The fungus spreads through infected plant materials and contaminated soil particles attached to items such as farm tools, shoes, clothes, animals and vehicles. Irrigation and drainage water also play a critical role in its spread. Typhoons and other storms can also carry the TR4 fungus to new plantations. The survival form of the fungus, spores with a thick wall called chlamydospores, can remain dormant in the soil or on several host plants for decades.

The fungus affects many varieties including Cavendish bananas, which provide around half of global banana supply and almost all of the bananas exported. More than 80 percent of global banana production is thought to be based on TR4 susceptible germplasm.
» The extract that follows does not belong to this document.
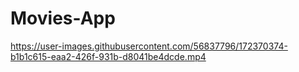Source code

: # Movies-App
https://user-images.githubusercontent.com/56837796/172370374-b1b1c615-eaa2-426f-931b-d8041be4dcde.mp4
Once established in a field, TR4 can cause complete yield loss.

The impacts

After the first detection in Asia in the 1970s of what would later become known as Tropical race 4 and its subsequent spread to Africa in 2013, TR4 arrived in Latin America in 2019—where around 2/3 of the global banana trade originates.

TR4 is recognized as one of the most aggressive and destructive fungi in the history of agriculture and the world’s greatest threat to banana production. The continued spread of TR4 would be devastating for the communities who rely on bananas for their livelihoods, but also sad for those who simply enjoy eating them. Bananas and plantains are critical to food security and livelihoods of around 400 million people.

The global food and agriculture system will need to undergo profound change if we are to nourish the 820 million people who are hungry today and the additional 2 billion people expected to be undernourished by 2050. Investments in agriculture, including banana sector innovation, are crucial to increase the capacity for agricultural productivity, while sustainable food production systems are necessary in achieving #ZeroHunger. 

Clearly, solutions in the form of effective resistance are urgently needed to avoid losses in a diverse array of sectors and communities. Research to breed TR4 tolerant or resistant varieties is being carried out by several institutions, but this takes time.

Currently, the most effective approach to combat TR4 is to prevent its spread to clean areas and to contain it as soon as it is detected.